Hêche Claude · Ständerat · Jura · Sozialdemokratische Fraktion · 2008-12-15
Wortprotokoll
Avec près de trois personnes sur quatre qui le pratiquent, on peut dire que le sport fait partie intégrante de notre culture. Il peut aider à façonner le caractère d'une personne et favoriser son développement physique et social. Il devrait contribuer à un mode de vie sain et à la prévention des blessures ainsi que des maladies.
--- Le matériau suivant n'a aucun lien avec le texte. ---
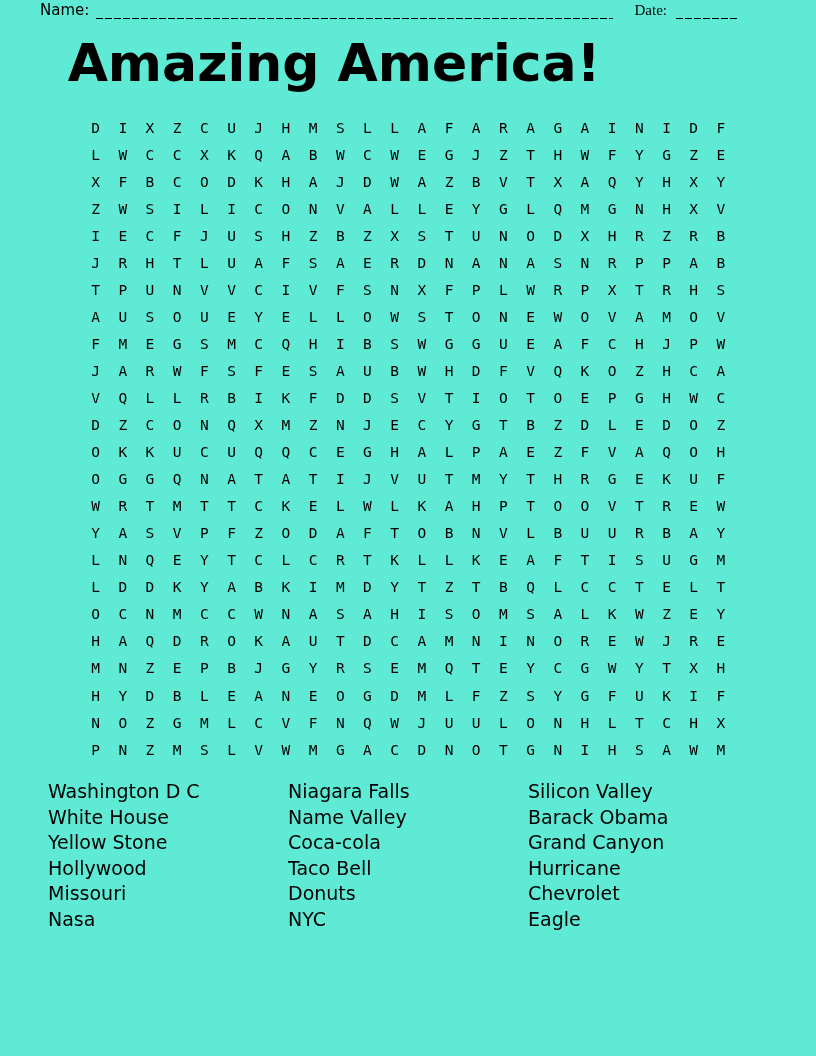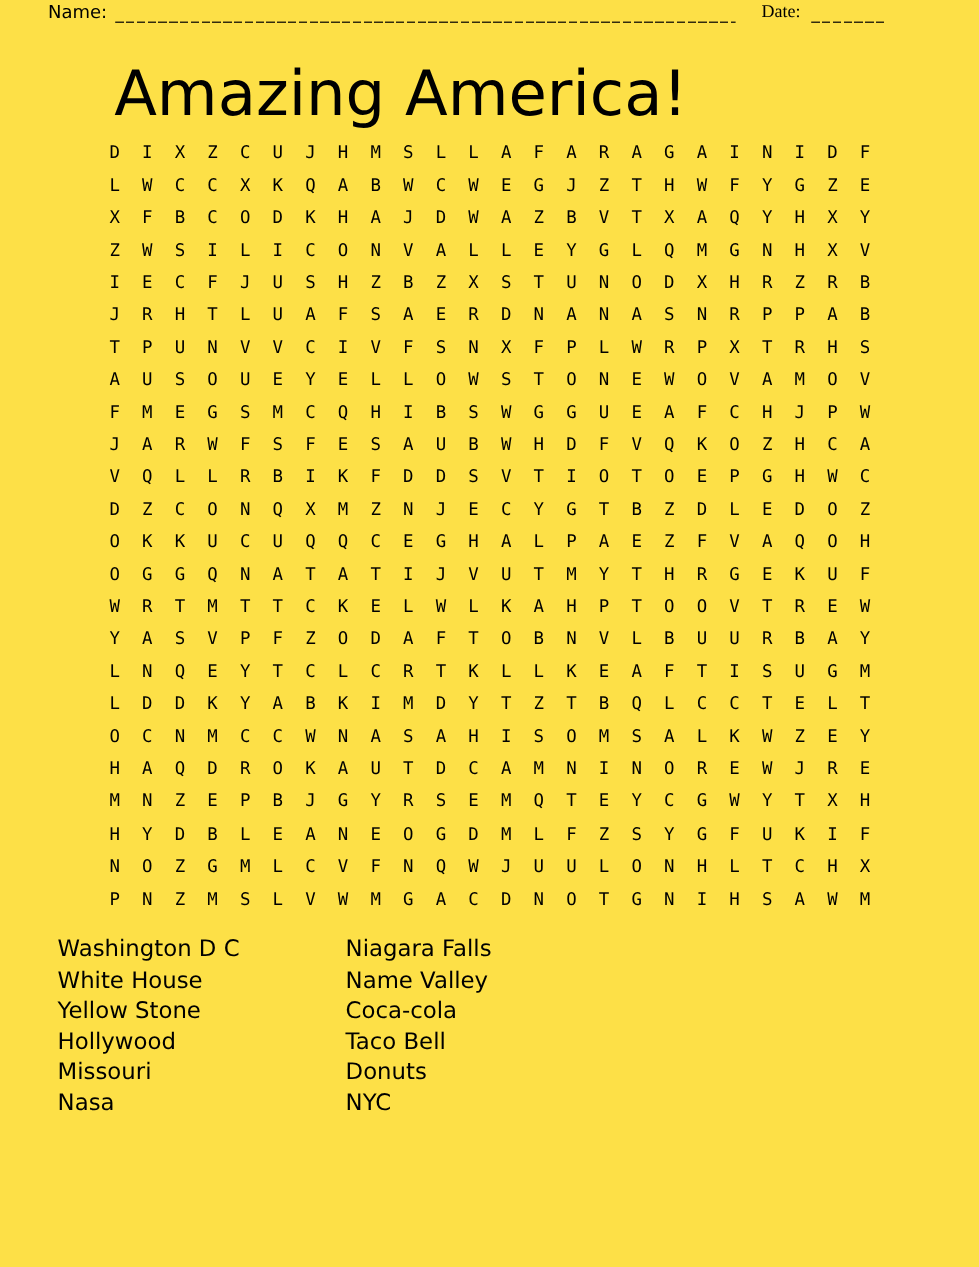--- a/index.html
+++ b/index.html
@@ -9,21 +9,21 @@
     width: 816px;
     height: 1056px;
     overflow: hidden;
     font-family: "DejaVu Sans", sans-serif;
     color: #000000;
   }
   .page {
     position: relative;
     width: 816px;
     height: 1056px;
-    background: #fde047;
+    background: #5eead4;
   }
   
   .header-row {
     position: absolute;
     left: 40px;
     top: 1px;
     width: 698px;
     display: flex;
     align-items: flex-end;
     font-size: 15px;
@@ -35,27 +35,27 @@
     background-position: 0 100%;
     background-size: 100% 1.4px;
     background-repeat: no-repeat;
   }
   .name-line { flex: 1; margin: 0 10px 0 7px; }
   .date-label { margin-left: 12px; font-family: Liberation Serif, serif; }
   .date-line { width: 62px; margin-left: 9px; }
   
   .title {
     position: absolute;
-    top: 49px;
+    top: 33px;
     left: 0;
     width: 668px;
     margin: 0;
     text-align: center;
     font-size: 52px;
-    font-weight: 400;
+    font-weight: 700;
     line-height: 60px;
     letter-spacing: 0;
   }
   
   .grid {
     position: absolute;
     left: 82px;
     top: 114px;
   }
   .grid-row { display: flex; }
@@ -730,14 +730,22 @@
       <div class="word-item">Nasa</div>
     </div>
   <div class="word-col word-col-2">
       <div class="word-item">Niagara Falls</div>
       <div class="word-item">Name Valley</div>
       <div class="word-item">Coca-cola</div>
       <div class="word-item">Taco Bell</div>
       <div class="word-item">Donuts</div>
       <div class="word-item">NYC</div>
     </div>
+  <div class="word-col word-col-3">
+      <div class="word-item">Silicon Valley</div>
+      <div class="word-item">Barack Obama</div>
+      <div class="word-item">Grand Canyon</div>
+      <div class="word-item">Hurricane</div>
+      <div class="word-item">Chevrolet</div>
+      <div class="word-item">Eagle</div>
+    </div>
 
 </div>
 
 </body></html>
Le dopage, lui, est totalement contraire à l'esprit du sport. Il affecte une grande variété de disciplines sportives, et cela à tous les niveaux de pratique. Dès lors, la lutte contre ce fléau est sans discussion aucune une question d'intérêt public. Pourtant, dans notre pays, les moyens alloués à la lutte contre le dopage et à la recherche dans ce domaine se trouvent dans un certain état de somnolence qui contraste avec [PAGE 985] l'importance de promouvoir un sport équilibré et sain, volonté soulignée à l'heure des discours.
Dans le cadre du budget de la Confédération 2009, nous avons l'opportunité de donner un message clair en faveur de la lutte contre le dopage. En soutenant la proposition que j'ai déposée, nous nous donnons des moyens supplémentaires et nécessaires pour intervenir de manière plus efficace contre le dopage, ce qui favoriserait notamment l'éducation, la prévention, le dépistage et la recherche.
Concrètement, la question qui nous est posée ici est simple: voulons-nous laisser la part belle à la commercialisation du sport, favorisant ainsi certains intérêts marchands, avec tous les risques que cela comporte en termes de tricherie et de dangers pour la santé? Ou au contraire voulons-nous promouvoir l'image vraie du sport, privilégiant ainsi des considérations morales et éthiques, avec le courage que cela demande et les moyens financiers que cela implique?
Chacun sait bien que les athlètes, les cyclistes et autres footballeurs professionnels sont présentés et perçus comme l'incarnation d'une réussite dans la vie, surtout aux yeux des plus jeunes. Il est donc indispensable d'identifier les impostures et les supercheries ainsi que de lutter contre elles. En outre, pour les intéressés eux-mêmes, c'est-à-dire les sportifs dopés, quels que soient les niveaux de pratique, la Confédération se doit de réaffirmer son rôle de garante de la santé publique. La Confédération doit assumer ses responsabilités en partenariat avec les fédérations et les autres acteurs concernés. Tous doivent s'investir pour éradiquer le dopage dans l'intérêt du sport et de la protection des personnes, notamment des jeunes.
Je vous invite donc à privilégier la santé publique dans notre pays et à adhérer à la décision du Conseil national visant à donner des moyens supplémentaires - c'est-à-dire 1 million de francs - pour lutter contre le dopage.